Insecure Writer’s Support Group: My biggest Odyssey yet

May 1, 2013

Hey everybody! Fresh off the craziness of the A-Z challenge, Alex Cavanaugh hits us with the Insecure Writer’s Support Group. IWSG is an opportunity for blogging writers to share our frustrations and fears, and also to encourage fellow writers with stories about how we rose above them and triumphed.

I guess the story I have to tell this month is one of triumphing over my insecurities and finding a new batch of fears and nerves waiting for me. Back in February, I sent in applications for four different writing workshops, all across the USA. I’d slaved over the writing samples since late November of last year, I crossed my fingers and looked for falling stars to wish on. Clarion UCSD and Clarion West sent their regrets. Kij Johnson sent me a nice note saying that she was sorry she couldn’t take me for her two-week noveling workshop, as she had more great applicants this year than ever before.

For a month and a half, as I racked up my NaNoEdMo hours and dived into Camp Nanowrimo, there was nothing, and then: an email from the Odyssey workshop!

Was it another rejection? Was it great news? Was it an induction into the twilight world of the waiting list? (I’ve actually been on the Odyssey waiting list before, and got waited out.)

That first email was none of the above; it was an appeal for me to encourage one of my character references to start referencing! But I took it as a good sign, and in a few days more the character reference was sorted out, and I got the good-news email! I’ll be driving off to New Hampshire this summer.

So, I’m really excited about this, but also just a little insecure about if I’ll be able to hack it at Odyssey. An online friend of mine, Eileen from Speak Coffee to Me, went to Odyssey a few years back, and has told me that it was a great experience, but also very stressful, six weeks of nearly non-stop work on your writing, and that she had a huge ‘creative crash’ after the workshop was done. A lot of other testimonials I’ve found online back that up. The student conduct guidelines I had sign and mail in warn that the expected workload averages to 12 hours a day, seven days a week, and that those with health problems might do better not to commit to the Odyssey. The program director’s critiques are legendary for being devastating and constructive at the same time. Drop-outs due to excessive stress and pressure are not unknown. I’ll need to keep up some kinduv crazy pace of writing new stuff and revisions while I’m there.
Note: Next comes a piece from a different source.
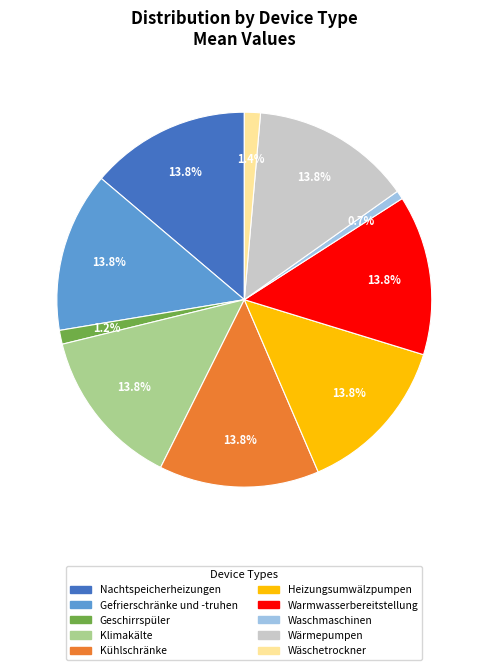

Between Geschirrspüler and Nachtspeicherheizungen, which is larger?

Nachtspeicherheizungen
Maybe I should be more worried about the fact that I’m not too worried. 😉 It won’t all be fun, but this is a great opportunity that I’ve been pushing hard to earn, and I’m convinced that if I give it 100%, I’ll make it through okay and be a much better writer once I’m finished with the workshop and recovered from the crash.

Another thing that I’m only a little insecure about is the trip there. I think I like the idea of driving all the way from Hamilton to Manchester, New Hampshire, though I’ve never done nearly as long a road trip by myself before. The price of driving in one day (counting the New York interstate tolls,) compares fairly well with airline ticket prices, and I’ll be able to pack more in the car than I’d be able to take on a plane. After all, I don’t think I’ve been away from home for six weeks since I was at university.

Insecurity and Support

September 7, 2011

Starting my rounds for the Campaign, I happened upon something interesting just in time to join in – Alex Cavanaugh is now running The Insecure Writer’s Support Group.
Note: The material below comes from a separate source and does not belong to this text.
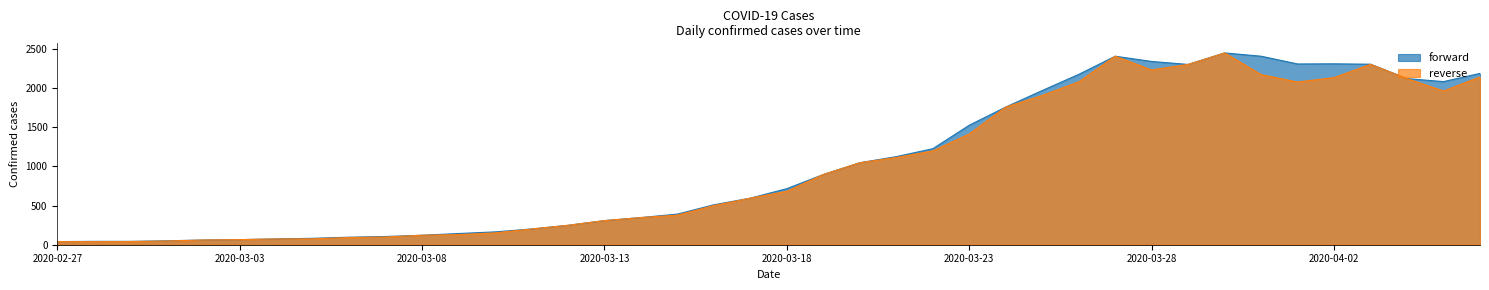

Where is the first local maximum?

2020-03-27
I wouldn’t say that I’m a terribly insecure writer, but I’m not that secure in my success either, and there’s a lot of stuff that’s been going on in my creative life the last little while to make me more uncertain of things that I’d trusted in before. More than that, though, I’ve been a big believer, for months, in the value of writers supporting other writers, and it’s really hard to get powerful support if you’re not in a space where it’s safe to let your insecurities out.

So, I guess that’s what I should be doing here. I feel like going to Kansas this summer, for all that I learned, was a big one-two punch to my self-confidence and showed everybody there that I don’t really know how to put a short story together. And then there was the Storywonk class, in which I dissected one of my favorite novella manuscripts and realized that it had too little conflict running through its veins, and a somewhat misshapen skeleton.

But I do know that none of this is a reason to stop trying, to stop engaging with my stories. I’ve resolved to go back to the short story side for September, to keep working on editing all the shorts in my portfolio that I don’t feel completely hopeless on, and to kick ass critiquing stories for other people, on, in the Kansas online alumni circle and for the Toronto convention writers triangle.

And I will always remember, if not the exact words, the sense of the message at the bottom of the congratulatory certificate that my local Hamilton ML’s, Gale and Rhonda, gave me at the National Novel Writing Month TGIO party last winter:

“We who are about to write, salute you.
We who have written, envy you.
We who will write, will support you in all your writing endeavours.”